On the practical side, we coordinate inter alia the development of fine-grained unified language resources and tools.
Impact
UniDive is in its second year of duration, so its impact is not yet easy to measure. Expected mid- and long-term impact includes:
- Better understanding of language universals and providing a unified practical framework that allows implementing and testing theoretical advances in this field
- Establishment of de facto standards and best practices for the development, maintenance, reproducibility, and evaluation of language resources and computational models derived from them
- Creation of national or regional projects and spin-off initiatives coordinated by Action's participants to pursue more specific goals (e.g. the development of a corpus or tools for a particular language)
- Long-lasting collaboration among multilingual and interdisciplinary experts from many countries
- Driving mentalities and practices of the scientific NLP community toward a better account of language diversity
Seminars: Impact of digital technology
In this series of seminars for academics and the general public, we raise awareness of the impact of digital technology on the environment.
- SCAI, Sorbonne Université - December 3rd, 2021. Anne-Laure Ligozat. Whatever the cost? Calculating the environmental impact of scientific calculus.
- Centre Borelli, ENS Paris-Saclay - March 16th, 2022. Anne-Laure Ligozat and Gauthier Roussilhe. Environmental crisis and digitalization, the case of AI.
- Journées LCG-France - June 2022. Anne-Laure Ligozat. Invited talk. Impact environnemental des infrastructures et des services de calcul
- La Gaîté Lyrique - June 9th, 2022. Gauthier Roussilhe, Benjamin Sonntag, and Anne-Laure Ligozat. Invited talk. NØ LAB : Mode économie d'énergie. Rencontre autour de l'empreinte énergétique du numérique.
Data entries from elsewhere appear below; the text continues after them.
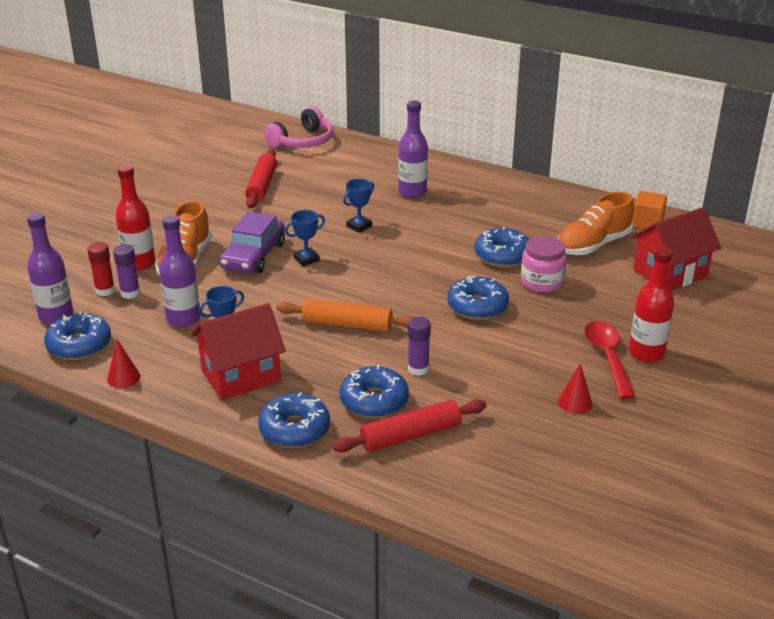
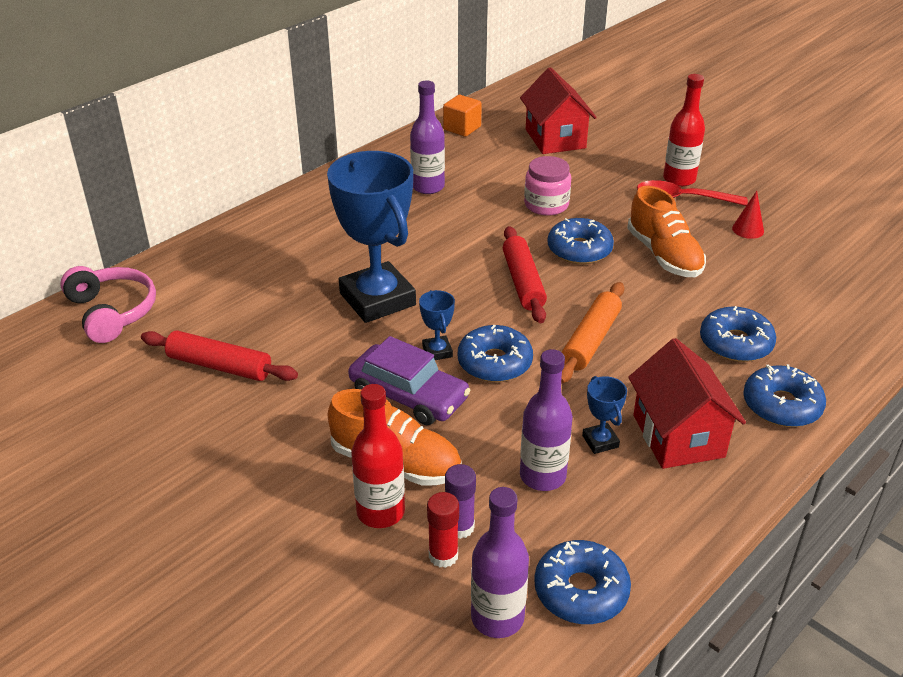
camera: 75 degrees left, 5 degrees up
red cone [107,339,141,388] -> none
red rolling pin [332,400,486,452] -> red rolling pin moved to [503,226,547,323]
blue trophy [343,179,374,233] -> blue trophy [327,151,416,323], size x2.43
purple bottle [398,100,428,198] -> purple bottle moved to [410,81,445,194]
purple glue stick [408,317,431,376] -> none
blue donut [475,227,529,267] -> blue donut moved to [458,325,533,382]
orange shoe [557,192,634,255] -> orange shoe moved to [627,186,706,277]

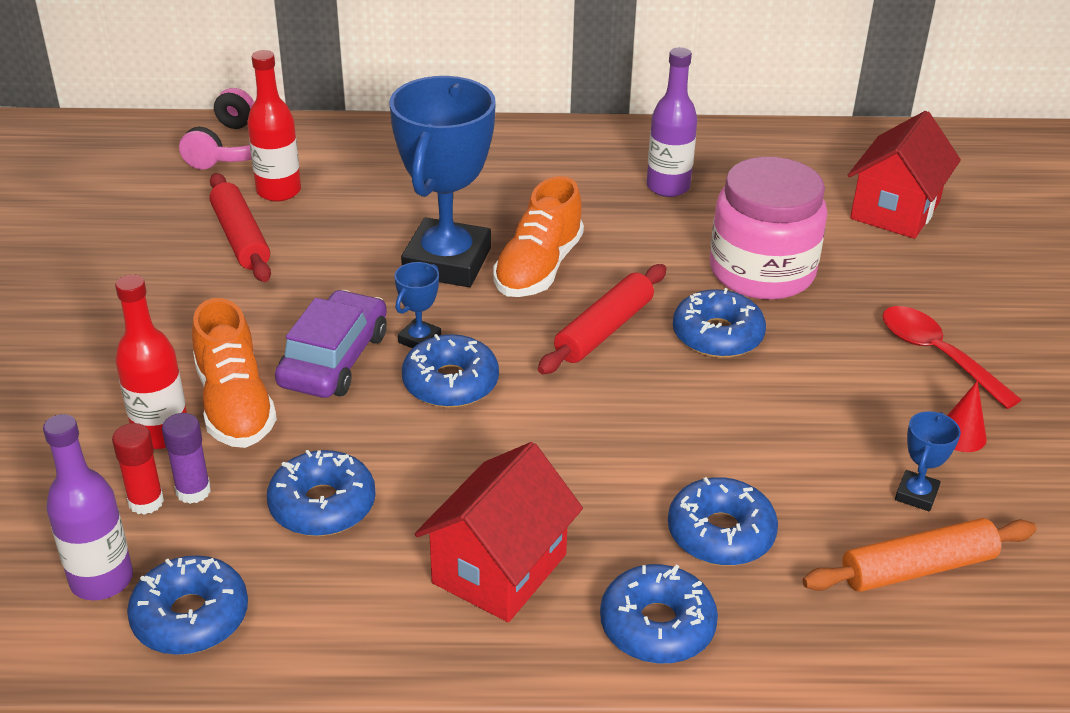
camera: 45 degrees right, 0 degrees up
purple car [348,336,471,425] -> purple car turned 150 degrees counterclockwise [275,290,387,398]
orange cube [443,95,482,137] -> none
purple bottle [520,349,573,491] -> blue donut [267,450,376,536]
pink jar [524,156,571,216] -> pink jar [710,157,827,300], size x1.68
orange rolling pin [561,282,624,384] -> orange rolling pin moved to [803,518,1037,592]
blue trophy [582,376,627,454] -> blue trophy moved to [895,411,961,511]
orange shoe [627,186,706,277] -> orange shoe moved to [493,176,584,297]
red bottle [663,74,705,187] -> red bottle moved to [247,50,301,202]

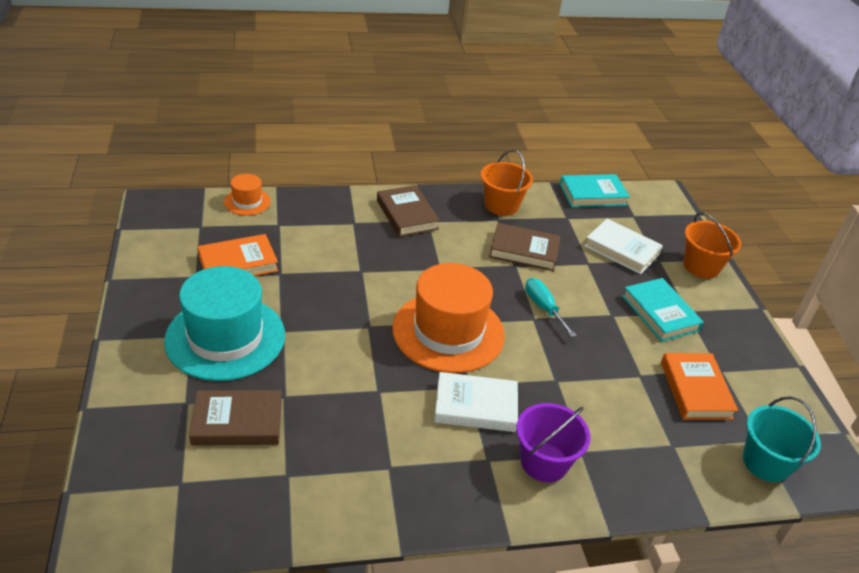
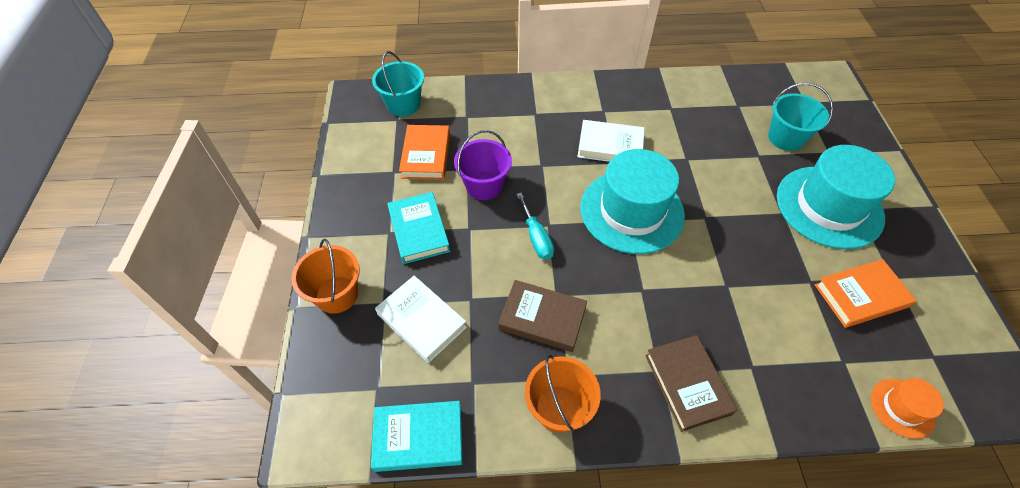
camera: 170 degrees left, 15 degrees up
brown book [189,390,282,446] -> turquoise bucket [768,83,833,151]
orange hat [392,263,505,373] -> turquoise hat [580,149,685,254]
purple bucket [516,403,591,482] -> purple bucket moved to [454,130,512,200]

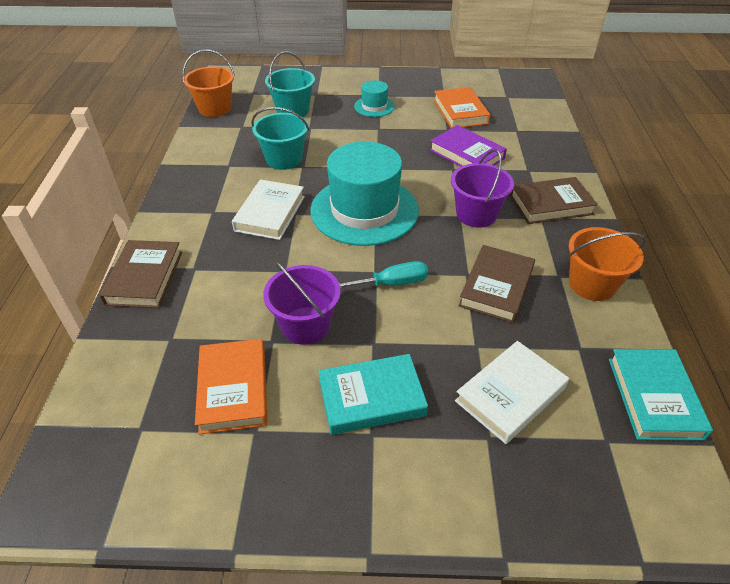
camera: 85 degrees left, 10 degrees down
orange bucket [292,239,360,314] -> orange bucket moved to [182,49,235,117]
turquoise bucket [372,51,424,117] -> turquoise bucket moved to [251,107,309,170]
orange book [399,125,450,180] -> orange book turned 75 degrees clockwise [195,339,267,434]
turquoise hat [777,145,895,249] -> turquoise hat [354,80,395,117], size x0.47
orange hat [871,378,944,439] -> none
none -> brown book [99,240,182,308]
none -> purple book [429,125,507,167]
none -> purple bucket [451,149,514,228]

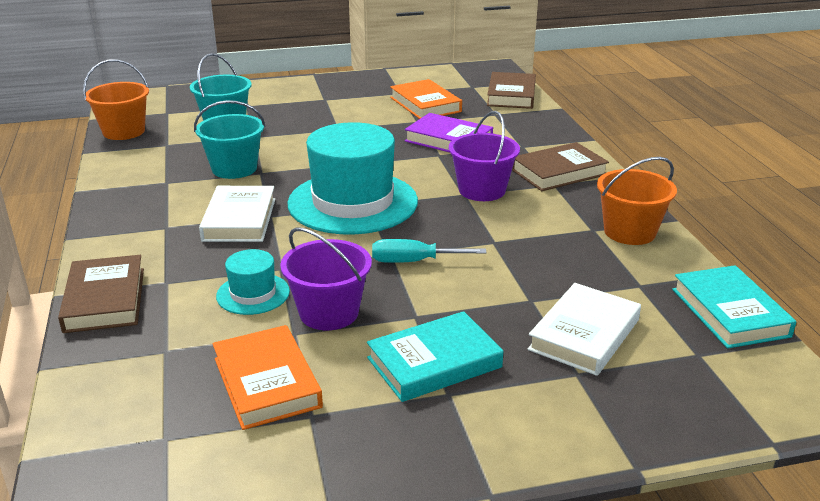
camera: 15 degrees left, 15 degrees down
turquoise screwdriver [339,261,428,288] -> turquoise screwdriver turned 150 degrees counterclockwise [372,239,486,263]
turquoise hat [354,80,395,117] -> turquoise hat moved to [216,249,290,315]
brown book [458,245,535,323] -> brown book moved to [487,72,536,109]

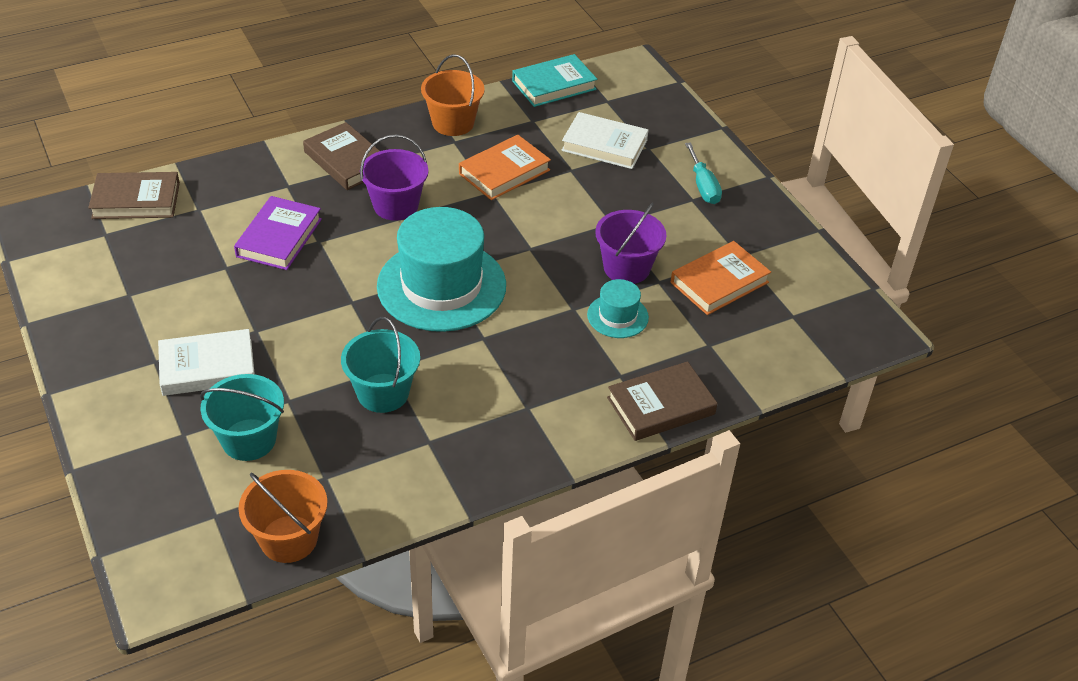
camera: 105 degrees left, 15 degrees up
white book [199,186,275,242] -> white book moved to [158,329,255,396]
turquoise book [367,311,503,402] -> none
turquoise screwdriver [372,239,486,263] -> turquoise screwdriver moved to [685,142,722,204]
orange book [390,79,462,119] -> orange book moved to [459,135,551,200]

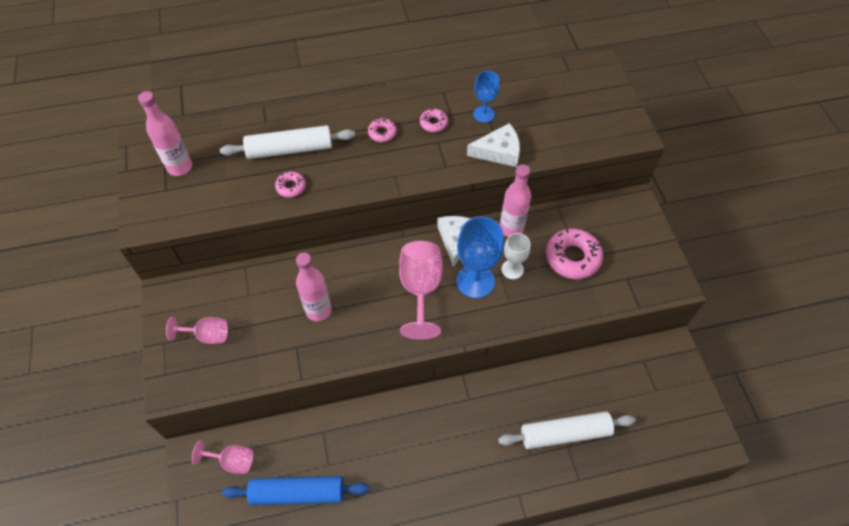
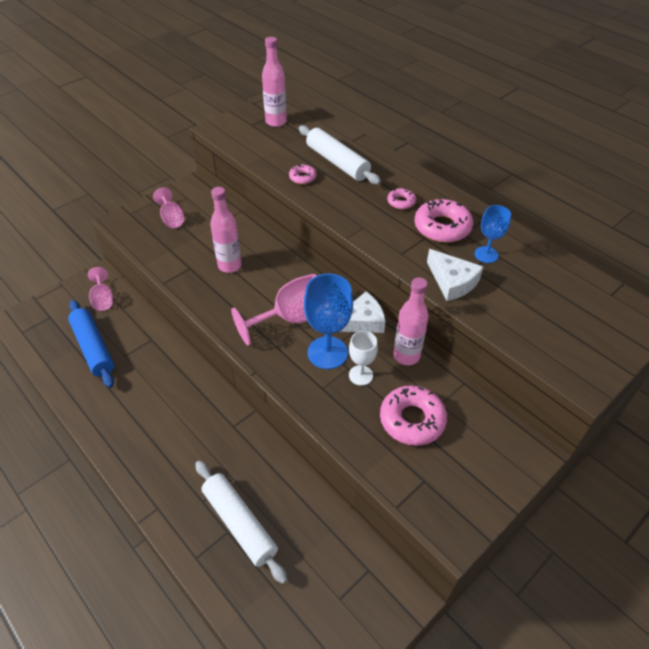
camera: 60 degrees right, 10 degrees down
pink donut [420,109,448,132] -> pink donut [414,199,473,243], size x1.93

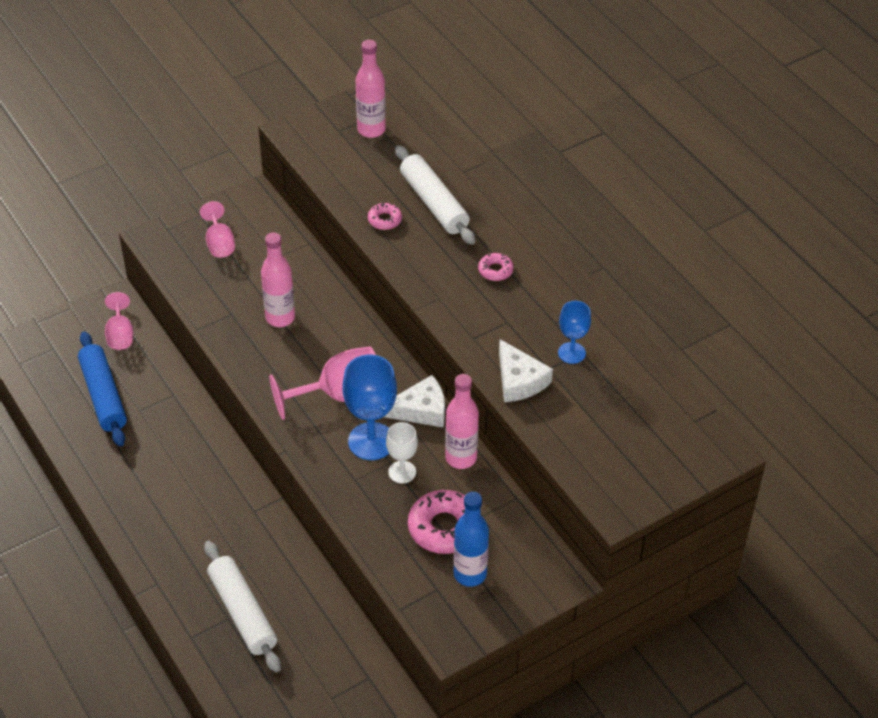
camera: 10 degrees right, 0 degrees up
pink donut [414,199,473,243] -> none
none -> blue bottle [454,492,489,587]

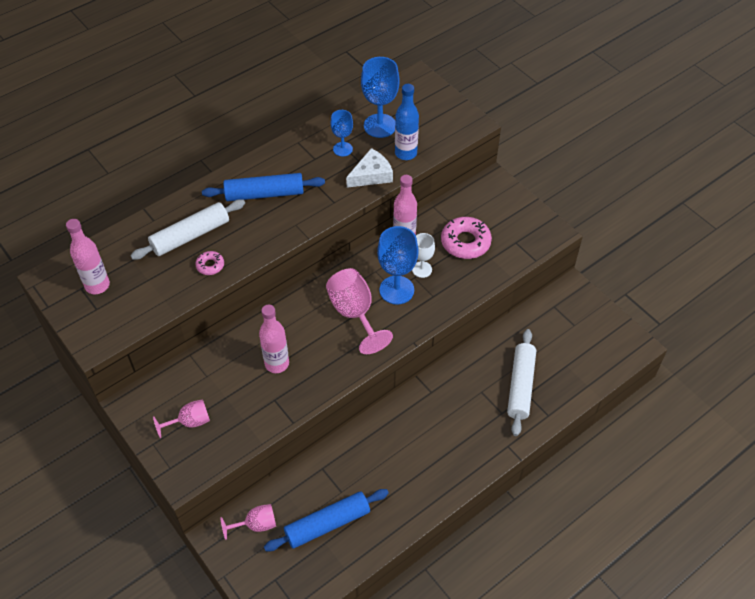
camera: 95 degrees left, 5 degrees up
white rolling pin [204,541,281,673] -> white rolling pin turned 45 degrees counterclockwise [507,329,536,436]
white cheese [384,375,445,428] -> none
blue bottle [454,492,489,587] -> blue bottle moved to [395,84,419,160]
pink donut [478,253,514,281] -> blue rolling pin [202,173,325,201]
none -> blue goblet [361,57,399,138]

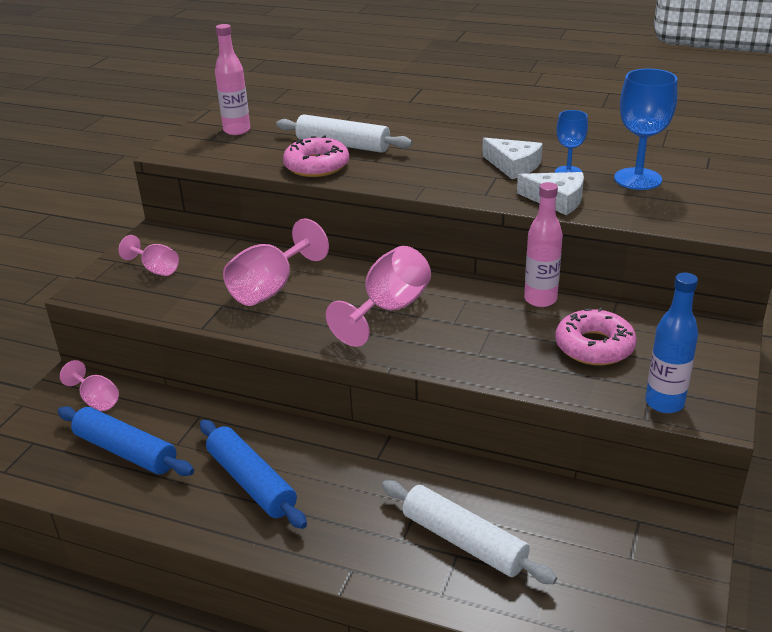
camera: 60 degrees right, 20 degrees down
pink donut [195,251,224,275] -> pink donut [283,135,349,177], size x1.93
blue rolling pin [202,173,325,201] -> blue rolling pin moved to [200,420,307,529]
pink bottle [259,305,289,373] -> pink goblet [223,219,329,306]
blue goblet [377,226,419,305] -> none
blue bottle [395,84,419,160] -> blue bottle moved to [645,273,698,413]
white goblet [412,233,435,278] -> none
white rolling pin [507,329,536,436] -> white rolling pin turned 60 degrees clockwise [382,480,557,584]
none -> white cheese [482,138,543,179]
- Inria-DFKI European Summer School on AI - August 2022. Anne-Laure Ligozat. Sustainable AI
- MIAI days - December 6th, 2022. Anne-Laure Ligozat. Panel. L'intelligence artificielle dans le contexte des transitions énergétique et écologiques
- Workshop Data Center Sustainability. Best practices and future scenarios - December 2022. Anne-Laure Ligozat. Invited talk Computing the carbon footprint of a supercomputer
- GreenDays - March 28th, 2023. Anne-Laure Ligozat. Invited talk. Côté obscur de l'IA : quels bénéfices réels de l'IA pour faire face aux crises environnementales ?
- SustaiNLP workshop 2023 - July 13th, 2023. Anne-Laure Ligozat. Invited talk. How to make NLP sustainable?
- Carrefour Pathologie - November 2023. Clément Morand. Invited talk. IA: évaluation des impacts et intégration des préoccupations environnementales aux travaux d’IA en médecine
Context
Since 2017 and the Transformers architecture, NLP work has widely used statistical models produced on large amounts of data, usually general language data. Models have been produced for each language. In addition, to improve the performance of available models, fine-tuning is carried out on data from a specialty domain. The initial creation of models and their adaptation to other languages and specialty domains is costly in terms of time and energy. In this context of increasing digital resources, we gave several seminars analyzing the impact of digital technology.
Contribution
We have carried out several studies on the impact of digital technology on the carbon footprint of NLP work and the use of digital tools. They help to disseminate knowledge on the subject and can lead to research collaborations.
Impact
These seminars provide an opportunity to communicate on the environmental impact of digital technology, and AI in particular. Raising public awareness, training PhD students, and scientific collaborations.